The walker, BatchBuilder._run_composition(tag, elem) in loader.py, is ~40 lines: resolve id (slug fallback or skip), claim dedup, evaluate fields in order (so alias can see earlier results), splat metadata/textual, construct the record by name, append. The ~33 flat handler method bodies collapse to a single self._run_composition("<tag>", elem) call (or are removed entirely once the dispatch table routes flat tags straight to the walker in the dispatch-collapse stage).

This keeps the registry reviewable, the runtime tiny, and every line mypy-checked — and the snapshot test proves the output is byte-identical to the hand-written handlers.

Recursive handlers (stay Python, reuse primitives)

ingest_variable after the migration is illustrative — it shrinks from 115 lines to ~40 by delegating every extraction to a primitive and every sub-record to a small typed helper, while keeping the explicit control flow (and the "raise on duplicate variable ID" contract) in Python where a reader can see it:

def ingest_variable(self, elem: etree._Element) -> None:
    variable_id = self._resolve_id(elem, slug="var")
    if not self._claim_id(self.seen_variable_ids, variable_id, strict=True):
        raise ValueError(f"Duplicate variable ID {variable_id!r}")

    self._spawn_question(elem.find("qstn"), parent_id=variable_id)
    universe_id = self._spawn_universe(elem.find("universe"), parent_id=variable_id)
    self._spawn_categories(elem.findall("catgry"))
    self._spawn_concept(elem.find("concept"))

    self._append_and_count(
        self.variables,
        VariableRecord(
            dataset_id=self.dataset_id,
            dataset_name=self.dataset_name,
            variable_id=variable_id,
            file_id=compose.attr(elem.find("location"), None, "fileid"),
            universe_id=universe_id,
            **compose.textual(elem),
            **compose.metadata(elem),
        ),
        "variables",
    )

The _spawn_* helpers are the only new Python; each is ~10 lines and itself uses the primitives. _claim_id gains an optional strict=True to preserve the duplicate-variable exception.

Migration sequence

Every commit keeps the per-commit quality gate green (ruff format/check, mypy, generate_schema_definitions --check, xsd_coverage --structural --structural-threshold 100, full pytest including the new snapshot test) and the snapshot test byte-identical.

  1. _compose.py + unit tests — primitives only, no loader change.
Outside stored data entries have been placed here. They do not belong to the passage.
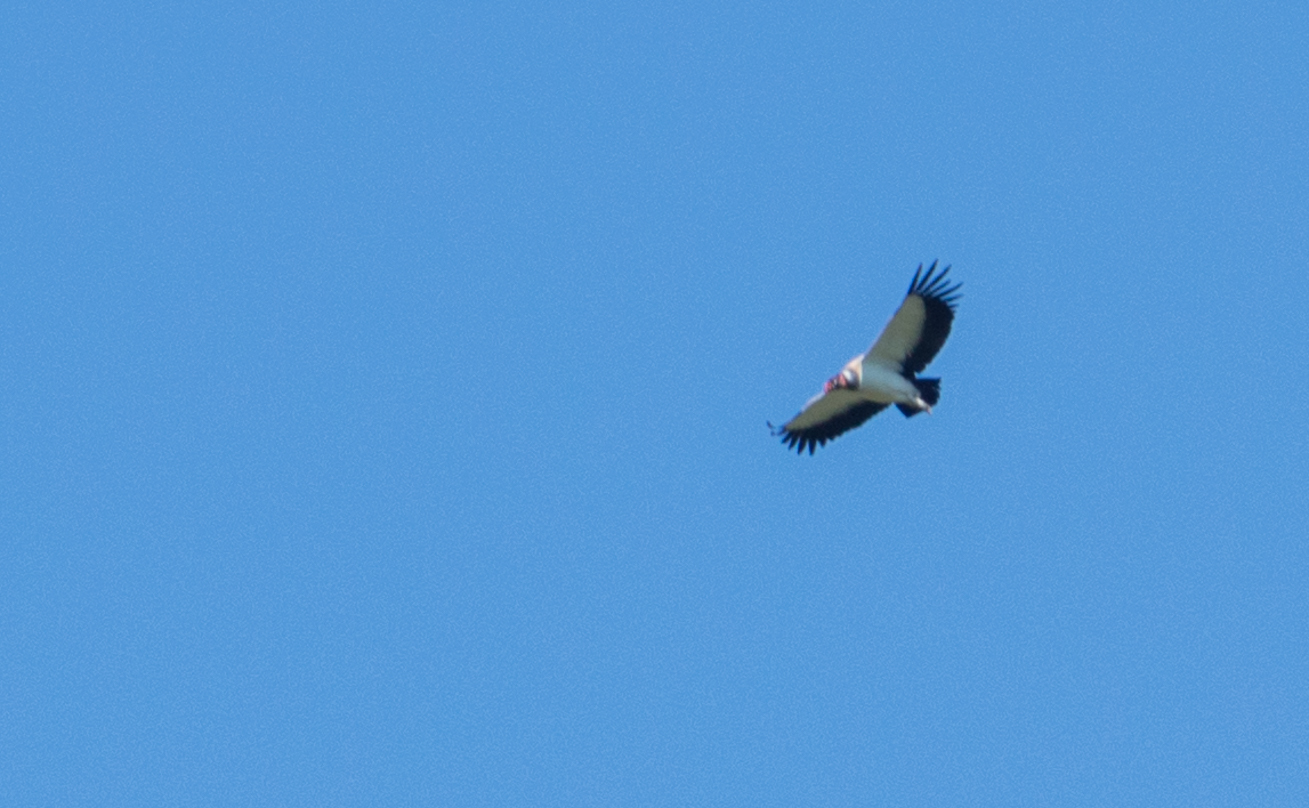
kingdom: Animalia
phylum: Chordata
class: Aves
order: Accipitriformes
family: Cathartidae
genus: Sarcoramphus
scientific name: Sarcoramphus papa
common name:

Snapshot unaffected. (_coerce.py deferred until the generator emits per-property XSD simple types.)
  2. _composition_specs.py registry + _run_composition walker — add CompositionSpec entries for the flat handlers (in batches, validating the walker on a representative subset first) and the _run_composition(tag, elem) walker. Replace those handlers' bodies with a single call into the walker. Snapshot must stay byte-identical at every commit.
  3. Recursive handler rewrites — one commit per handler (ingest_variable, ingest_study, ingest_question_item, ingest_question, ingest_contributor_role, ingest_var_group, ingest_category_group), each rewriting the body to primitive + _spawn_* form. Snapshot byte-identical per commit.
  4. Dispatch collapse — the _build_handlers table at loader.py:1836 becomes tag -> _run_composition for flat tags; only the seven recursive tags keep explicit method entries.
  5. CHANGELOG under ## [0.4.0].

Verification

The snapshot harness at tests/test_codebook_loader_snapshot.py (already committed) captures every batch the loader produces for tests/fixtures/codebook_sample.xml. It is the byte-equality gate for every commit in the registry and dispatch-collapse work. Intentional schema changes regenerate the snapshot via REGEN=1 pytest tests/test_codebook_loader_snapshot.py with the JSON diff reviewed in the same commit. test_snapshot_covers_the_bespoke_handlers keeps the fixture meaningful (it must keep producing variables, studies, questions, question_items, organizations, data_files).